Four-day work weeks boost productivity, increase profits, and enhance morale, according to several U.K.-based companies testing this new schedule.

The think tank Autonomy is behind this pilot project in which 70 companies will take part in a four-day work week over the next six months. The 3,000 U.K. employees involved in the study will get full pay. Their goal is to be more productive even though they'll spend fewer hours in the office. The study will be recorded and analyzed by academics from Oxford University, Boston College, and Cambridge University. Smaller trials are occurring in the U.S., Canada, Australia, Ireland, and New Zealand.

Juliet Schor, Lead Researcher on the global arm of the project, says that the U.K. trials are historic because of their enormity. White-collar workplace productivity is at an all-time low, and work is being expanded to fill available hours rather than the other way around. If employees can complete their tasks in a timely manner, it shouldn't matter how many hours they're sitting in an office. In the future, this study posits, work can be centered around productivity rather than time.
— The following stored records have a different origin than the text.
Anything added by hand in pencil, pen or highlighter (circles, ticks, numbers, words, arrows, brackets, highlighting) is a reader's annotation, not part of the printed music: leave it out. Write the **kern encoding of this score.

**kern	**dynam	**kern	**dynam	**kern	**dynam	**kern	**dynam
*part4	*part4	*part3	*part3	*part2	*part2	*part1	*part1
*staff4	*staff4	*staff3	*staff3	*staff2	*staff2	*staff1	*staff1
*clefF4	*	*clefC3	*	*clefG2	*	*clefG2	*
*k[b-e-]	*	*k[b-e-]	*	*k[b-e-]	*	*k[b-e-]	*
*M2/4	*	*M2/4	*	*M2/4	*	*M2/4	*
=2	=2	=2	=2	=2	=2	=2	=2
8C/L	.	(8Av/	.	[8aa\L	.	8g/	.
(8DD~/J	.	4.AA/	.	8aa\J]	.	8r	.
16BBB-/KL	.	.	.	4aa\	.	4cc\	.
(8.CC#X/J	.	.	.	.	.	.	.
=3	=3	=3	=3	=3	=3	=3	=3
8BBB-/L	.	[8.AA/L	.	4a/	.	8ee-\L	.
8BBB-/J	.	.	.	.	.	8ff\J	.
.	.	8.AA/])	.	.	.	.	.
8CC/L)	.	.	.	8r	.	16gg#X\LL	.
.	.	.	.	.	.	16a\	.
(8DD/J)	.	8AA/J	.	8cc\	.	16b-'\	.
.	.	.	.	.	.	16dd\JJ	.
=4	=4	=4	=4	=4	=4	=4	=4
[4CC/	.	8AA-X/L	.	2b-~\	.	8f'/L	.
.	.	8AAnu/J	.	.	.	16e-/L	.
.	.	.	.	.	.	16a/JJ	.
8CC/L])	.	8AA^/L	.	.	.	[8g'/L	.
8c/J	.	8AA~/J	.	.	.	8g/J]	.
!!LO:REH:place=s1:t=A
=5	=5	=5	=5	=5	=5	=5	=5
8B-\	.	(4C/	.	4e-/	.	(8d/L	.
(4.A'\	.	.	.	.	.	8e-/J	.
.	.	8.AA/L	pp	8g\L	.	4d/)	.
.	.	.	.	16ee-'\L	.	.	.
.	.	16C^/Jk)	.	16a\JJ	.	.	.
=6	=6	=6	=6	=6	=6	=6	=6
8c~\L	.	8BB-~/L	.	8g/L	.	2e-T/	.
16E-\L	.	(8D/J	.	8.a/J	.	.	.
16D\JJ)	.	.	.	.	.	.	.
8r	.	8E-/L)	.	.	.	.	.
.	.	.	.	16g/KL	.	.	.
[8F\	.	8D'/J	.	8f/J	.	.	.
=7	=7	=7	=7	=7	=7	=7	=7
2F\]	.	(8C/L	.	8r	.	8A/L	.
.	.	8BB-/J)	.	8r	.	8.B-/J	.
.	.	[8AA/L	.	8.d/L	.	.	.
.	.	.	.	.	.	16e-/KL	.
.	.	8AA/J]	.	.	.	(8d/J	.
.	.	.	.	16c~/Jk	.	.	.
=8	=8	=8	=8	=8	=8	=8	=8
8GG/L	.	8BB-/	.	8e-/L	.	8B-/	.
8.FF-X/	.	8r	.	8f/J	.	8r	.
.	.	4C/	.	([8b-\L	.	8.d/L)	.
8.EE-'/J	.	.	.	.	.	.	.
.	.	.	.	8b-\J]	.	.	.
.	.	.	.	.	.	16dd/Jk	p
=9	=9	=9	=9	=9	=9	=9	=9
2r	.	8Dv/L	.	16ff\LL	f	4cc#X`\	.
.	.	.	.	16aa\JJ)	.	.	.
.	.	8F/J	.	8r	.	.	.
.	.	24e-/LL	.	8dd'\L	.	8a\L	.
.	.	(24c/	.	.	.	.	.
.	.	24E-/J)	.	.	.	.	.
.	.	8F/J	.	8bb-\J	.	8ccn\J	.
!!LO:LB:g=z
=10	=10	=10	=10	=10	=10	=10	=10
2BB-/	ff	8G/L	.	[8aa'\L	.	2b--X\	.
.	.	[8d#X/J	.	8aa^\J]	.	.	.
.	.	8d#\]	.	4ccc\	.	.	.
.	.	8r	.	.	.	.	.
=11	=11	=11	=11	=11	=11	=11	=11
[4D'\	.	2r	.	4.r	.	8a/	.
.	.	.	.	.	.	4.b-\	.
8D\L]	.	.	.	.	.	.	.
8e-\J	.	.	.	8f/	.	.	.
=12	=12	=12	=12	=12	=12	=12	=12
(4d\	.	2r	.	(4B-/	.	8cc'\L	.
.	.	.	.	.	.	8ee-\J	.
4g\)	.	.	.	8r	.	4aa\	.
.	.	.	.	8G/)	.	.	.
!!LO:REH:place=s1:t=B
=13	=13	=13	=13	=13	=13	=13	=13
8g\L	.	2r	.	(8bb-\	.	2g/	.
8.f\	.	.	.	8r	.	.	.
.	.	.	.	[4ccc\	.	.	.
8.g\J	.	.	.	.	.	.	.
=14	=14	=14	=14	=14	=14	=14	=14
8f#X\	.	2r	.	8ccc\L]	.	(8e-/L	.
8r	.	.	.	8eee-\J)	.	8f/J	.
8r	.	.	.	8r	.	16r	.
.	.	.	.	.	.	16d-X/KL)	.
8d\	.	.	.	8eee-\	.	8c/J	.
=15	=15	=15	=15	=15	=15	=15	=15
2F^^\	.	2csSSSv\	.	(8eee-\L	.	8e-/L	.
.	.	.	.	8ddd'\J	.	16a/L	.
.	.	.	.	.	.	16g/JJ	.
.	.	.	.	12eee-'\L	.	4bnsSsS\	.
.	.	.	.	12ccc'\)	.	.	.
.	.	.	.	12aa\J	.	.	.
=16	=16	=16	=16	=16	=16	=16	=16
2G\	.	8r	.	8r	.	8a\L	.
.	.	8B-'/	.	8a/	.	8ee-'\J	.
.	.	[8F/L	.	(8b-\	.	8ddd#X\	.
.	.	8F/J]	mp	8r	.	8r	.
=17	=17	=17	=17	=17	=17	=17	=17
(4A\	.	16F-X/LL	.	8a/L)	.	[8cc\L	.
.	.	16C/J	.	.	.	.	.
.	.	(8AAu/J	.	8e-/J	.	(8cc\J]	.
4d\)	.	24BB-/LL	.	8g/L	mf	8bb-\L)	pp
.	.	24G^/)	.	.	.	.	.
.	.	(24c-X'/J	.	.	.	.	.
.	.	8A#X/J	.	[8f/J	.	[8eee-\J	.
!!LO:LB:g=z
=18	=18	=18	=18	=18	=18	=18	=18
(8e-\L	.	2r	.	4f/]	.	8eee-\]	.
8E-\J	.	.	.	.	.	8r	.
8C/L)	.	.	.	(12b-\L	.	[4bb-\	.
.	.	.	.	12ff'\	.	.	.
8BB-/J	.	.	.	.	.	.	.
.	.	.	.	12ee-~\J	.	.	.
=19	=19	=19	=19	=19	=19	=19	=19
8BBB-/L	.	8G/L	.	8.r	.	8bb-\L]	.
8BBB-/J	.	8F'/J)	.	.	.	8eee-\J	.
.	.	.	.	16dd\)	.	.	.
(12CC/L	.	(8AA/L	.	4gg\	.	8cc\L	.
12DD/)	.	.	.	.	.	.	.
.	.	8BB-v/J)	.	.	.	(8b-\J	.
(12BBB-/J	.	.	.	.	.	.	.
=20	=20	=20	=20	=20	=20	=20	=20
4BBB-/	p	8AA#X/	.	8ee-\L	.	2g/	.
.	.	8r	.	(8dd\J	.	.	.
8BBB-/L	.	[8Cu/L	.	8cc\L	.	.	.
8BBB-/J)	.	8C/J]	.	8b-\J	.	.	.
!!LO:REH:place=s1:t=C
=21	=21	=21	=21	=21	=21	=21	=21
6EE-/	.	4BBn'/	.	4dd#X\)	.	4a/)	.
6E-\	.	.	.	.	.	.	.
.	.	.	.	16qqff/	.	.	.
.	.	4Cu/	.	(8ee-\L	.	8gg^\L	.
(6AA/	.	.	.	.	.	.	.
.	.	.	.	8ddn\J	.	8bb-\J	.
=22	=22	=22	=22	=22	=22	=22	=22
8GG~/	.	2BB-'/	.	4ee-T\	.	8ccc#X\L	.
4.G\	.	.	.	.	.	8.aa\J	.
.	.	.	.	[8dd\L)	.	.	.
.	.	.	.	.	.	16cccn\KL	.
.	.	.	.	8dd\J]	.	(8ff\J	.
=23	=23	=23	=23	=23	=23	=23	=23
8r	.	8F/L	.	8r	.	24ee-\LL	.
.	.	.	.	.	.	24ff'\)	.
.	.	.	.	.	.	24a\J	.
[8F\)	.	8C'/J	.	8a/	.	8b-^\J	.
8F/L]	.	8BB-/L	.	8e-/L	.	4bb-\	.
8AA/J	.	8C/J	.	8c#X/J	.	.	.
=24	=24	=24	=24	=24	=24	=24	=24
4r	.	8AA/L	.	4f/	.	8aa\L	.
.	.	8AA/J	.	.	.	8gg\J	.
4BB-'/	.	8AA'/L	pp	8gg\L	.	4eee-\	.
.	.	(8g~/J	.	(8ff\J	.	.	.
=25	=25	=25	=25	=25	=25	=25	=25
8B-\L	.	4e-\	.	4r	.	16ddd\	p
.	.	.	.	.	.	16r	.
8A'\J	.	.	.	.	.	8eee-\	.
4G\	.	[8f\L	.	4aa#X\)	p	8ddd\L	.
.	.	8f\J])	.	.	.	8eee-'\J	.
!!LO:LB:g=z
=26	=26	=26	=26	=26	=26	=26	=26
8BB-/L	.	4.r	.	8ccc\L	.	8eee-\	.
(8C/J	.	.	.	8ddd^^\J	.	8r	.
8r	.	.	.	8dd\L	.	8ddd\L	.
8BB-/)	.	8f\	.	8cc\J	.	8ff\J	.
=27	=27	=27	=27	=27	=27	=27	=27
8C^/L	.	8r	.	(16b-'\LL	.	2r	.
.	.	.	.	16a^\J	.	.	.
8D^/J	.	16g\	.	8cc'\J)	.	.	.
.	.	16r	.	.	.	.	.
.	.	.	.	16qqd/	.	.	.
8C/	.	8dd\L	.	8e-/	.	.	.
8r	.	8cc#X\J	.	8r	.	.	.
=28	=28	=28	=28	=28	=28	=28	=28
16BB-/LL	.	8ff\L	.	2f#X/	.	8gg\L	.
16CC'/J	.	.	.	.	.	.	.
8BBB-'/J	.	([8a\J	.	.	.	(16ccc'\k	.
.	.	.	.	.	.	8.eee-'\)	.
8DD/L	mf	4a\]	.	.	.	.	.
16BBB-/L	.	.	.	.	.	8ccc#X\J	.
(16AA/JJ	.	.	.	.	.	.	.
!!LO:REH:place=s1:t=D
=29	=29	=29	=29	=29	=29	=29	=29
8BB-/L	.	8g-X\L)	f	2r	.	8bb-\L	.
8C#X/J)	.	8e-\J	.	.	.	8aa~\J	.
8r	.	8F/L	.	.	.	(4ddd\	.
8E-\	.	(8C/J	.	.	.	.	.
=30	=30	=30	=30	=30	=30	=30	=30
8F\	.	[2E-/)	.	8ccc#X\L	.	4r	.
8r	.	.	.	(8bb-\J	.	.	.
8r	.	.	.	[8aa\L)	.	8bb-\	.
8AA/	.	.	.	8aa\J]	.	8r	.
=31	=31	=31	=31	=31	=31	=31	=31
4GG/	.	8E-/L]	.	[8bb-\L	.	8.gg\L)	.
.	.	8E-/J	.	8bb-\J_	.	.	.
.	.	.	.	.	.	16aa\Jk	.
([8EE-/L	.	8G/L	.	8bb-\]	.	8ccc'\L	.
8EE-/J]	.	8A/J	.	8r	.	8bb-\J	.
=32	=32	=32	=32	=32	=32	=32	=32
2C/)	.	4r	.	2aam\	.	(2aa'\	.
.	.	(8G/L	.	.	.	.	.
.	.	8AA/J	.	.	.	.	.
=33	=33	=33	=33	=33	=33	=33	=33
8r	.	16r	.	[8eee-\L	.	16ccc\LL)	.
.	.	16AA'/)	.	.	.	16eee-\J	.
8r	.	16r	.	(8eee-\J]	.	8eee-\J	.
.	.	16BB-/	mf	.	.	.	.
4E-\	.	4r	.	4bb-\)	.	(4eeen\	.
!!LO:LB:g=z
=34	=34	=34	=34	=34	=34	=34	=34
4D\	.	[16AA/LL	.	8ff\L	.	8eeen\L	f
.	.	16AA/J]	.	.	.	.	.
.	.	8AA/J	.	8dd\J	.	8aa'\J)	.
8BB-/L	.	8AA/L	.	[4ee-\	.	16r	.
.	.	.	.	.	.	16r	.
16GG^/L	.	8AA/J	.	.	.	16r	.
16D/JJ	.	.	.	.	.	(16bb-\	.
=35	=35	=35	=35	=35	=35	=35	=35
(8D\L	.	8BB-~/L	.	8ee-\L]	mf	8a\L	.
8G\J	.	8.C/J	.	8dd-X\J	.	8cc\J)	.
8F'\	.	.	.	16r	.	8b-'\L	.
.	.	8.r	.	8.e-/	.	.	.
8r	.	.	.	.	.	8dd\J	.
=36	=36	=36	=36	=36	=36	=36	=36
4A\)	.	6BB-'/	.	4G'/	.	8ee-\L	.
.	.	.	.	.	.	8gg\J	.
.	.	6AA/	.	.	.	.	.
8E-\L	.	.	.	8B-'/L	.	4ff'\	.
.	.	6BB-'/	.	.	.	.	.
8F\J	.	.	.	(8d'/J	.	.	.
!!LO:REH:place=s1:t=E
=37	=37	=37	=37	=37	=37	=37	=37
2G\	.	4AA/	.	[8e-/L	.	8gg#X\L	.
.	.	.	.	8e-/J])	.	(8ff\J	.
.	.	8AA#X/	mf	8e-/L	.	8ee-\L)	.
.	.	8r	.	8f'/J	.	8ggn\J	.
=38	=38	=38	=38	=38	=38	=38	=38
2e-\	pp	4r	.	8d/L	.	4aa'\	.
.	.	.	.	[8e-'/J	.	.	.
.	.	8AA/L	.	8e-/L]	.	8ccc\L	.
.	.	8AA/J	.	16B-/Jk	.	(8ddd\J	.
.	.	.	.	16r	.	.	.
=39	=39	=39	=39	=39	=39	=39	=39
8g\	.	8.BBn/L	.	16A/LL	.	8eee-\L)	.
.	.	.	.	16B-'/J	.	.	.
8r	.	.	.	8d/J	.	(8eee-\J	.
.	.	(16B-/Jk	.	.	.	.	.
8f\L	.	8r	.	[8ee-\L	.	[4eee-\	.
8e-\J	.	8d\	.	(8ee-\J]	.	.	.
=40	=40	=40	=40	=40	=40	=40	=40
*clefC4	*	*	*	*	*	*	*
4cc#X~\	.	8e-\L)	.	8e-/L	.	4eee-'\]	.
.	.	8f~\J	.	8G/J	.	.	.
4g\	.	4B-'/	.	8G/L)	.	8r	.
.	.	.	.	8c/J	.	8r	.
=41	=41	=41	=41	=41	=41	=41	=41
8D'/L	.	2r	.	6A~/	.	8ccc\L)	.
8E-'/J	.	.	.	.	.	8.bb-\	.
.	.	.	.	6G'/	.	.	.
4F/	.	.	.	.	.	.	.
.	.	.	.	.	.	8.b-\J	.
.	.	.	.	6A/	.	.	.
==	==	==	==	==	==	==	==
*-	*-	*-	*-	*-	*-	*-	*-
"Sticking to a rigid, centuries-old, time-based system doesn't make sense," Schor told BBC. "Companies adopting this around the world have shown that."

Participants in the experiment who have tried this schedule laud its benefits. Simon Girling, the Chief Executive Officer of construction recruitment firm Girling Jones, says that the company's inputs are up. Calls, meetings, and interviews have taken on a new life, and everyone is accomplishing more in less time. Employees' mental health and well-being have improved adds Sam Smith, Co-Founder of Pressure Drop Brewery. He notes that, because of the pandemic and the changes it had already wrought on the workplace, it felt like the right time to rethink employees' work/life balance and reinvent their workplace culture.